Once neuroinflammation is recognized as a secondary factor in Alzheimer's disease rather than a primary one, more progress against the disease should be made.  Inhibiting neuroinflammation may slow down the progression of the disease, but it does not address the damage that has already been done to the brain via oxidation and nitration.  Compounds (various herbs such as ginseng, medicinal marijuana, various essential oils via aromatherapy) that do the latter seem to be more effective treatments for Alzheimer's disease.

My heart is heavy thinking about all those caring for a loved one with Alzheimer's disease and other forms of dementia.  Brenda and you are in my thoughts.


Posted: Monday, October 7, 2019 10:50 AM
Joined: 2/26/2016
Posts: 263

The upside of this drug is that it targets only one of the two forms TNF (soluble TNF) and is safer than previous TNF inhibitors. TNF is one of the many types of immune signaling molecules (cytokines) found in the immune system. Much research in Alzheimers is now focused on developing drugs to target the brain's immune system, and this drug has shown a lot of promise.
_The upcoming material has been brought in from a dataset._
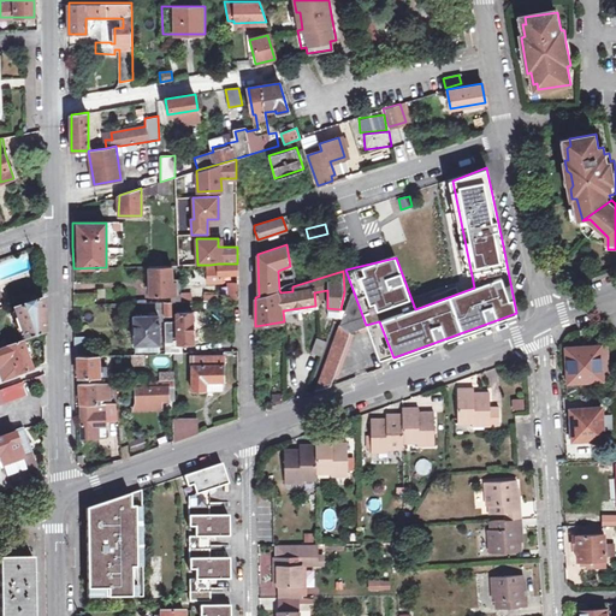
[(209,265),(209,280),(223,280),(223,273),(237,273),(237,264),(218,264),(209,265)]
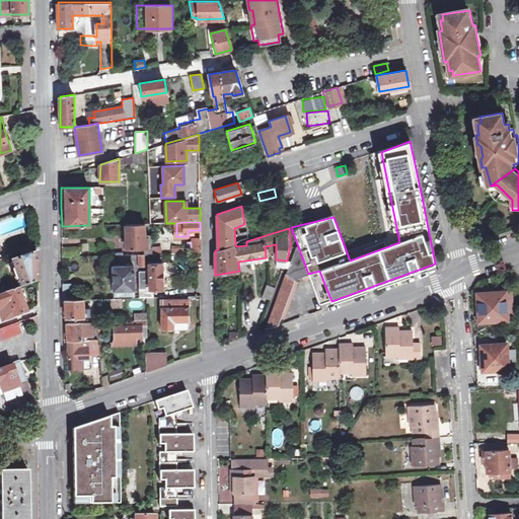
[(125,224),(126,248),(149,247),(148,236),(146,236),(145,223),(125,224)]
There are also some downsides to this drug. Determining if it is safe and effective will take many years, making for a long wait before it becomes available to patients. It is a drug that can only be taken by IV or injection. Further it is a biologic that will be very expensive, simular to biologic cancer drugs that cost hundreds of thousands of dollars a year. Maybe the federal government will crack down on the outrageous cost of these new drugs by then, but I doubt it.

This drug may be effective but the question may be how effective. No doubt there are other cytokines besides TNF that are also envolved in Alzheimers and dementia. For example the drug montelukast blocks the cytokines LTC4, LTD4, and LTE4, which are all leukotrienes. And it is available now and is safe and very cheap. Some clear results on montelukast in Alzheimer clinical trials should come by late next year.

There are so many biologic cancer drugs that have been approved by the FDA that promise a lot and deliver very little at a very high price. I hope this TNF blocking drug will do better.

Lane Simonian
Posted: Monday, October 7, 2019 2:00 PM
Joined: 12/12/2011
Posts: 5107

Well-reasoned and well-said, Larry.  I have my doubts inhibiting any one receptor or group of receptors involved in neuroinflammation is enough to radically change the course of Alzheimer's disease, but I would be pleased to be wrong.  Any movement away from the amyloid/tau focus for the treatment of Alzheimer's disease is progress.